As Terry Nguyen of Vox has reported, Trump's apparent willingness to face China resonated with some Vietnamese-American voters who recall the country's imperialist efforts in Vietnam. For a segment of Chinese Americans and Filipino Americans, that message also struck a chord.
"The issue of anti-communism or anti-China weighs heavily on the minds of the first generation," Linda Vo, professor of Asian-American studies at the University of California at Irvine, told Nguyen. "They see the GOP as socially conservative and anti-communist, which is more in line with their values."
Trump's support for Indian Prime Minister Narendra Modi, who has made anti-Muslim policies a key element of his government, was an aspect that a fraction of Indian Americans viewed positively. "Some people see Trump as an ally of Modi," Manjusha Kulkarni, executive director of the Asian Pacific Policy and Planning Council, told Vox earlier. Conversely, Senator Kamala Harris, who is of Jamaican and Indian descent, excited enthusiasm for the Biden ticket among members of the South Asian American community who identified with her candidacy.
Misinformation campaigns, some of which were spearheaded by far-right groups, also flourished on platforms like WeChat and WhatsApp, shaping voter perception of Biden's political agenda.
Longer term outreach is still required if the Democrats are to win over AAPI voters
According to a 2020 AAPI data poll that showed a quarter of AAPI voters identify as independent, it is evident that Democrats will need to work with members of the community longer term if they want to expand the support they have seen this year . The same poll found that 44 percent of AAPI voters consider themselves Democrats, 23 percent Republicans, and 5 percent consider politics non-party.
AAPI voters have turned more to Democrats over time, given the anti-immigration rhetoric advocated by the Republican Party. "Since 1996, when Governor (Pete) Wilson passed immigration laws, we've seen a shift in Asian American voters from Republicans to Democrats," Christine Chen, chief executive officer of APIAVote, previously told Vox.

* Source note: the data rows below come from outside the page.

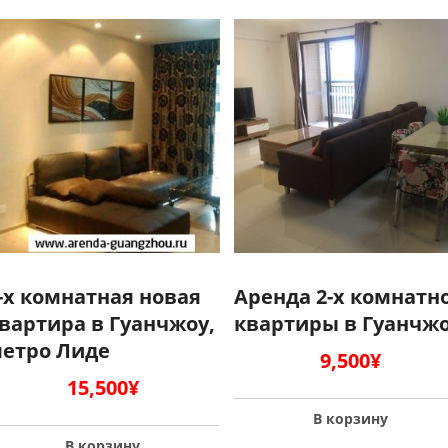
-х комнатная новая
Аренда 2-х комнатн
вартира в Гуанчжоу,
квартиры в Гуанчж
етро Лиде
9,500
¥
15,500
¥
В корзину
В корзину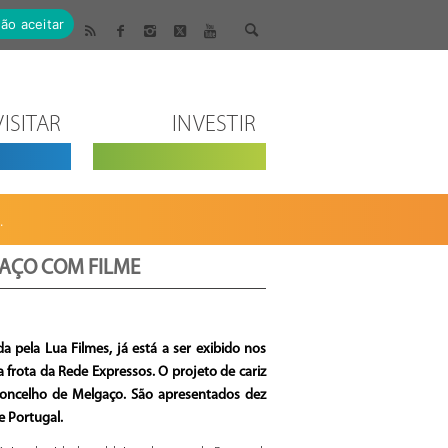
ão aceitar
VISITAR
INVESTIR
.
GAÇO COM FILME
a pela Lua Filmes, já está a ser exibido nos
frota da Rede Expressos. O projeto de cariz
concelho de Melgaço. São apresentados dez
e Portugal.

That year, the governor of California signed a statewide executive order preventing undocumented immigrants from gaining access to publicly funded services like housing benefits, a move he previously advocated through an electoral initiative called Proposition 187.
As more people become naturalized citizens each cycle, these new voters are also an excellent opportunity for both parties who must commit to substantial public relations in order to receive their support. Each election cycle, thousands of voters become citizens and join the electorate for the first time. By building close relationships with these voters early on, the parties could earn their support and loyalty.
"Democrats have a longer history of investing in the AAPI community while Republicans have increased (theirs) in the past 10 years," says Chen. When President-elect Joe Biden takes over the White House – and the Congressional legislature begins a new term in January – Chen realizes they have the opportunity to nurture members of the AAPI community in their staff and involve them in key policy conversations .
"You have to make sure that they involve and involve the AAPI voters in their discussions," she stresses, that campaigns cannot rely solely on voters when there are elections if they don't use their votes differently.
That year, the AAPI 2020 Data Poll, conducted in August and September, found that around half of AAPI voters had not received any contact from any of the political parties. Given the strong turnout this year and the fact that more voters are joining the electorate, it is evident that AAPI voters are an important base that cannot be neglected. The upcoming races in Georgia are another opportunity for such reach.
"The vote of the Asian-American and Pacific islanders is so significant that we need to be included in defining what it means to be American," says Ramakrishnan.